Se para frente a uno de los ascensores y aprieta el botón. Nada. Lo mismo ocurre con el resto. Seguramente están fuera de servicio. Maldice para sus adentros y comienza a subir por la enorme escalera de mármol.
Rouviot ama el hospital. Para él, la salud pública es un milagro argentino, uno de los bastiones que todavía permanecen en pie a pesar de la llegada de cierta política que pretende ponerle un precio a todo y que, en su afán por destruirla, fue dejando a los hospitales sin elementos, sin gas, sin mantenimiento y pagando a los profesionales unos sueldos de miseria. A pesar de eso, con una dignidad que enorgullece, el personal resiste y se encarga de hacer todo con casi nada.
Allí están los mejores médicos, los profesores que envidian las universidades privadas, esos que no pueden comprarse con dinero, jugando su prestigio y sosteniendo una enseñanza y una práctica clínica que sigue siendo uno de los orgullos del país. Pablo se ha formado en esos establecimientos y allí aprendió el verdadero significado de la palabra vocación. Por eso los quiere y los respeta, aunque reconoce que tienen un grave inconveniente: son enormes. Tanto que es posible citarse con alguien a una hora exacta en un piso determinado sin poder encontrarse nunca. Ese mundo de pasillos y puertas lo marea, pero aun así continúa yendo de izquierda a derecha solo guiado por su instinto.
Al llegar al quinto piso se detiene para tomar un poco de aire y ve a un enfermero que, silbando, camina en su dirección. Pablo respira profundo antes de hablar de modo entrecortado.

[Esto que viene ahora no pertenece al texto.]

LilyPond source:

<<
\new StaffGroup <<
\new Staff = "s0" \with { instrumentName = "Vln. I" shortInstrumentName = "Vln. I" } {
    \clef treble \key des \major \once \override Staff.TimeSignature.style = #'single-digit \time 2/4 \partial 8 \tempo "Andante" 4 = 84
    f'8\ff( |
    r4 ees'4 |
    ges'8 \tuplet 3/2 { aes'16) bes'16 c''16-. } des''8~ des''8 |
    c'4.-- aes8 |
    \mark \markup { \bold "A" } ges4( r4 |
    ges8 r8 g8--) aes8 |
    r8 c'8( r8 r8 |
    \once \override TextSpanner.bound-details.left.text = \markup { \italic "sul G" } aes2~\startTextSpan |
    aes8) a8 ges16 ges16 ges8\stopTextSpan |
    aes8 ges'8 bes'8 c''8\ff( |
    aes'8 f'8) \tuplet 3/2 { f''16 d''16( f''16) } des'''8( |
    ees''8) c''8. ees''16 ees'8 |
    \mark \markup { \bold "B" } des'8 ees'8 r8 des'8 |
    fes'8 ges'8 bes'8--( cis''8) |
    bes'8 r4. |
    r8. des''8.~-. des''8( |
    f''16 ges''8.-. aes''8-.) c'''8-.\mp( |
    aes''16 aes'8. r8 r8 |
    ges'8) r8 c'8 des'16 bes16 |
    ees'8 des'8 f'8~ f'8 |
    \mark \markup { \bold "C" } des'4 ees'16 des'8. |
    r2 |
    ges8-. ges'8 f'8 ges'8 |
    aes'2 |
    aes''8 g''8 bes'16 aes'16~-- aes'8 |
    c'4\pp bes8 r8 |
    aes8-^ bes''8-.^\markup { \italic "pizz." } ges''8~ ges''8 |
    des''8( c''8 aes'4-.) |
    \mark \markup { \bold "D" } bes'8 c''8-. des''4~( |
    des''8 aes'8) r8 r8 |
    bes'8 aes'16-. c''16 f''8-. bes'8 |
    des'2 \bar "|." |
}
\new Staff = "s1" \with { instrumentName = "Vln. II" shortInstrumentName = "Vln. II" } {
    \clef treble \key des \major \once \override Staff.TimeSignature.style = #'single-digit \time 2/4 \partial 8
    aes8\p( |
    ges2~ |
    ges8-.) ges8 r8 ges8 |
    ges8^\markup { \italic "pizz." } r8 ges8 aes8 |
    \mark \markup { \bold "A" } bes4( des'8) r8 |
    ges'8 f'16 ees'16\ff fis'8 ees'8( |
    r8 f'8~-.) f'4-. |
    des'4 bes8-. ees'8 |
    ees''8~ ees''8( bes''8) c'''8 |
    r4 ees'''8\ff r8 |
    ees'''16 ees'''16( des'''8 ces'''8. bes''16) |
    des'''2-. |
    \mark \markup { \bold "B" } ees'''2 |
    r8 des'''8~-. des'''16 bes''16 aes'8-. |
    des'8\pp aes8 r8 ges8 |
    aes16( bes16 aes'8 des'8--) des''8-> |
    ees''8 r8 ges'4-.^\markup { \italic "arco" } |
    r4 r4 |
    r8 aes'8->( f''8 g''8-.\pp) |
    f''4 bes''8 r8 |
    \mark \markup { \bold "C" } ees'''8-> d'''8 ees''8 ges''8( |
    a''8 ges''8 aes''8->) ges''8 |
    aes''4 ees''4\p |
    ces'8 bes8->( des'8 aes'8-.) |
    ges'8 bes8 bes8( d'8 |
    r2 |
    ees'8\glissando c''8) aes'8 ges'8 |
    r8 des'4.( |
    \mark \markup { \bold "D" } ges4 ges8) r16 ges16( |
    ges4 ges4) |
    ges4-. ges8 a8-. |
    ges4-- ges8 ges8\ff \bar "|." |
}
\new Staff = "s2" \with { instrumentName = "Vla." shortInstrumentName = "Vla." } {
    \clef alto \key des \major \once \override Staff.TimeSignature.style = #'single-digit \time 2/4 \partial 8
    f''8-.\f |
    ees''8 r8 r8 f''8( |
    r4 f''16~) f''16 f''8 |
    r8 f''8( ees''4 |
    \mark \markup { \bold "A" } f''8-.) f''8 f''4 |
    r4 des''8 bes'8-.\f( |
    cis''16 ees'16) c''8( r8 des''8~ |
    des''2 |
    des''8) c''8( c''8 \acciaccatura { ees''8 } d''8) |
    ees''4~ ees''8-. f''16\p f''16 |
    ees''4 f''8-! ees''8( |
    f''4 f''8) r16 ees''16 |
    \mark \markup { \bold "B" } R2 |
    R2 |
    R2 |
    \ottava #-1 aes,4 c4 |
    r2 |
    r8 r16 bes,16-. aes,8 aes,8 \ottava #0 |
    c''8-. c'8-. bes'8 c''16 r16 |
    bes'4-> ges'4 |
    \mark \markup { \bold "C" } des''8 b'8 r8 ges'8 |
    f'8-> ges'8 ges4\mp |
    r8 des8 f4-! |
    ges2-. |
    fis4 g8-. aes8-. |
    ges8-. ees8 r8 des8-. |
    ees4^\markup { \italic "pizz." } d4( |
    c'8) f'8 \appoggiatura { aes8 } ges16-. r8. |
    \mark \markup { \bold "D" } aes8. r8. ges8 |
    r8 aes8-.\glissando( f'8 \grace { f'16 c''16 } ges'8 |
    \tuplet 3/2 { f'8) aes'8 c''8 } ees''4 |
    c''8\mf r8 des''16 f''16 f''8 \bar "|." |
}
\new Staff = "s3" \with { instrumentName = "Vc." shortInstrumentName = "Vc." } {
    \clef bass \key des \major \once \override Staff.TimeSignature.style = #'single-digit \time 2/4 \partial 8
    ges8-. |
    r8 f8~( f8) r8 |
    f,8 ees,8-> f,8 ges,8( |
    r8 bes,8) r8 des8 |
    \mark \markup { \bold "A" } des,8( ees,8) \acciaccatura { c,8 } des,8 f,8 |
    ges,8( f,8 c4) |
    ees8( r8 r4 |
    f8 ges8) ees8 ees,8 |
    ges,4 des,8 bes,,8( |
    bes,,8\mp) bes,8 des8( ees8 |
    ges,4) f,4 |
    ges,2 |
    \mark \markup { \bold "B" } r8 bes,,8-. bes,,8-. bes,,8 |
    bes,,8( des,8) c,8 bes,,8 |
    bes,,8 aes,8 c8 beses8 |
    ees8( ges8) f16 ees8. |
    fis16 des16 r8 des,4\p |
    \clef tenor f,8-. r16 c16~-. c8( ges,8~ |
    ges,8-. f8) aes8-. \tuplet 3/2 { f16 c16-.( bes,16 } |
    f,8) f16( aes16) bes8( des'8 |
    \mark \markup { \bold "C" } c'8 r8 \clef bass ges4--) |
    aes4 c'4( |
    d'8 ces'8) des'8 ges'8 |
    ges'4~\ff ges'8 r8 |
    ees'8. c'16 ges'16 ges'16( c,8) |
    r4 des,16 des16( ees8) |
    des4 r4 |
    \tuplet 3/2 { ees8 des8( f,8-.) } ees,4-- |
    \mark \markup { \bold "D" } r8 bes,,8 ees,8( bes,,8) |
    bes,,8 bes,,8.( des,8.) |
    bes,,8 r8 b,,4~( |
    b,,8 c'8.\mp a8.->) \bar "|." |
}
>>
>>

—Disculpe, ¿podría indicarme dónde se encuentra la sala de Terapia Intensiva?
El hombre le sonríe.
—Se lo ve cansado, pero no pensé que fuera para tanto.
—No. —Suspira—. No es para mí.
—Lo sé. Disculpe, solo era una broma. Siga por acá hasta el final —señala con un dedo— y gire hacia la izquierda. Va a ver una puerta que dice Rayos. Justo al lado sale un pasillo, y al final una escalera. Suba hasta el décimo piso y doble a la derecha. Es la última puerta.
Pablo lo mira e inspira una vez más.
—Muchas gracias. —Se despide del enfermero.
—Buenas noches, y ojalá todo salga bien.
Pablo ya sabe adónde dirigirse y camina con determinación. Nunca le gustó enterarse tarde de las desgracias. Lejos de huir de ellas las enfrenta, las mira a los ojos. Solo así ha podido afrontar los momentos difíciles de su vida. Y esta no va a ser la excepción. Al llegar al piso diez encara por el pasillo apenas iluminado que sale a su derecha. A medida que avanza la sensación de angustia se hace más fuerte. Hasta que allá, al fondo, apoyada contra la pared, ve a Helena. Ella levanta la cabeza al escuchar los pasos que retumban en el corredor y va a su encuentro.
Ya está.
En segundos va saber lo que está ocurriendo, y la angustia no será nada comparada con la sensación de vacío y desconcierto.